Well, turns out that didn’t work very well either. In a unique recognition of satire, Facebook identified a news piece on our very own Faking News as trending – a day after the launch of the iPhone 7. The news? iPhone 8 will have Siri physically coming out of the phone and doing all the household chores. Attributed to CEO Tim Cook. Clearly, that was satire. But it showed up on Facebook’s trending news section. We were flattered, but it made us question how news updates show up in trending.
And that’s exactly where a distinction needs to be made between humans and bots. Humans can distinguish between qualitative aspects. Bots go by numbers.
Google News vs Facebook Trending News
Google News has been around for several years now. It’s a mix of trends, interest and variation in topics to give a perfect summary of the world of news at any given geography or vertical. Google News India for instance would draw inputs from the local Indian media across politics, sports, business and technology. Similarly, Google News in the United States would cover the same categories, but draw its sources from websites such as USA Today, CNN, and other local sites.

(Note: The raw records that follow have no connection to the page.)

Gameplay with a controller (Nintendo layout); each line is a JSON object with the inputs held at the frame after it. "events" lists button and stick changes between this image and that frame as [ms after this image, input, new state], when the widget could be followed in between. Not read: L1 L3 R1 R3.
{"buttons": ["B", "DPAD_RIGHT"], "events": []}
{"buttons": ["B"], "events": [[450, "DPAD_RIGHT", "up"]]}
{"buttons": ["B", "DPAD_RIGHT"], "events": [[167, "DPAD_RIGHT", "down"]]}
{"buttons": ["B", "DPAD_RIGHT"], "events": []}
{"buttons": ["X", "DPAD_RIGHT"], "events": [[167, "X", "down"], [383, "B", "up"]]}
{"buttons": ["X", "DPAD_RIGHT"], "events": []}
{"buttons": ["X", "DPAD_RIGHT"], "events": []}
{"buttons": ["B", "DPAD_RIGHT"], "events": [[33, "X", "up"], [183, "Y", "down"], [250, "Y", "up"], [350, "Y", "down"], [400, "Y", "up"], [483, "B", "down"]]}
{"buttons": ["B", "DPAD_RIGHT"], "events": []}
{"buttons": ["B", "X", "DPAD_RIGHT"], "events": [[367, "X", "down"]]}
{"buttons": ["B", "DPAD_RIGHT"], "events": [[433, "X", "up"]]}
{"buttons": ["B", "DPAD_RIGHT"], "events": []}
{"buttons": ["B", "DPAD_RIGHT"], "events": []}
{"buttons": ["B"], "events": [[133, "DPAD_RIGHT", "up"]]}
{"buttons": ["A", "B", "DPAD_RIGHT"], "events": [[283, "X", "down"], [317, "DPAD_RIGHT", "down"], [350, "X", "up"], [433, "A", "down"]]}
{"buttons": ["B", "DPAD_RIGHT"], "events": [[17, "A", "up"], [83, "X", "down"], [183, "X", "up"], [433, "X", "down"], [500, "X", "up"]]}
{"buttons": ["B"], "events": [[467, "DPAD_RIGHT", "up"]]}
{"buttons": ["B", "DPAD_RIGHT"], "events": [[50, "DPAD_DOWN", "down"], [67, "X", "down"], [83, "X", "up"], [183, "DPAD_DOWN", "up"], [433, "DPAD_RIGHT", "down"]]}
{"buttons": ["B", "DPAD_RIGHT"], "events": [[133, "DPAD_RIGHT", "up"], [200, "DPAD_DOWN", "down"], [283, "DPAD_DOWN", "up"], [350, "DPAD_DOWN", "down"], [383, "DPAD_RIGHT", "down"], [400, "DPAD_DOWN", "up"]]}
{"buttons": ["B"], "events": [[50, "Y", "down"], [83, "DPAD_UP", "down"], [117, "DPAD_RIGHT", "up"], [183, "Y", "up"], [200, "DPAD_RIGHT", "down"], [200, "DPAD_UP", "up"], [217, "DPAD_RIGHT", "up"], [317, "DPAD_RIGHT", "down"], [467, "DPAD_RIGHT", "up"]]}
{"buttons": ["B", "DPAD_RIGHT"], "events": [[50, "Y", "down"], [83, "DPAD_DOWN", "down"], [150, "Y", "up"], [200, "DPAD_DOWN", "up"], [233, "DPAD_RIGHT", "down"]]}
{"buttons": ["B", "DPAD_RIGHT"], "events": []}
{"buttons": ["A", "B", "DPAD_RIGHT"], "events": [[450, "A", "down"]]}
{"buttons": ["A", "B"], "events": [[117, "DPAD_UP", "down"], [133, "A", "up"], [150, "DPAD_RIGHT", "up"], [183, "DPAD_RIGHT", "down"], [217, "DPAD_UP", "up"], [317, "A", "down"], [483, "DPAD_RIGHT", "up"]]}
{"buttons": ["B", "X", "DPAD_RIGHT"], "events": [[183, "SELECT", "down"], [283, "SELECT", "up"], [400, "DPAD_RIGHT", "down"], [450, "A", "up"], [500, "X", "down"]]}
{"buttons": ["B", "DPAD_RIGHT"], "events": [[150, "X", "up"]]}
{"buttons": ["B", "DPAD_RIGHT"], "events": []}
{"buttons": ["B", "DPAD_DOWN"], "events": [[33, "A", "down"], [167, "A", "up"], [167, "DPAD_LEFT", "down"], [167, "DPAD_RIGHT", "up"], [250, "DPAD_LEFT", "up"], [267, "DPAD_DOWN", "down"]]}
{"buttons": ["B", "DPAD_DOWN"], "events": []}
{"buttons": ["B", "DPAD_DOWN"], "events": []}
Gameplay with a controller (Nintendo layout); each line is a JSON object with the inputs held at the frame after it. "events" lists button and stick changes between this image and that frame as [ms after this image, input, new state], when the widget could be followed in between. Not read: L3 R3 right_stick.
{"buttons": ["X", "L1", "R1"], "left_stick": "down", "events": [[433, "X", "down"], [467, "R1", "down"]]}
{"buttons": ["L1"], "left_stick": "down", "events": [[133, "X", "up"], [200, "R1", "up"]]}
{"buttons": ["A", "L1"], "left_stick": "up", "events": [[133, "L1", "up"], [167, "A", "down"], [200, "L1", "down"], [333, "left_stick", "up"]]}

In the run up to the US elections next month, Google just announced a Fact Check feature that helps users believe what they see as listings in the news sections to be genuine sources of information.
Facebook tried hiring a human team, while Google took a route similar to Wikipedia where users could flag off deviation from facts. When there’s a deviation from facts, users would increasingly raise a flag that is detected by the fact check system. In the Internet world, this has been a tried and tested means to regulate content online.
Recently, Twitter CEO Jack Dorsey outlined the path ahead for Twitter by calling it thepeople’s news network. Gathering news from social media is still very similar to doing research based on Wikipedia. There’s no way to immediately confirm the veracity of stories we hear and comment online. To sum it up, it makes sense for online services to ditch the use of bots and algorithms in certain key areas.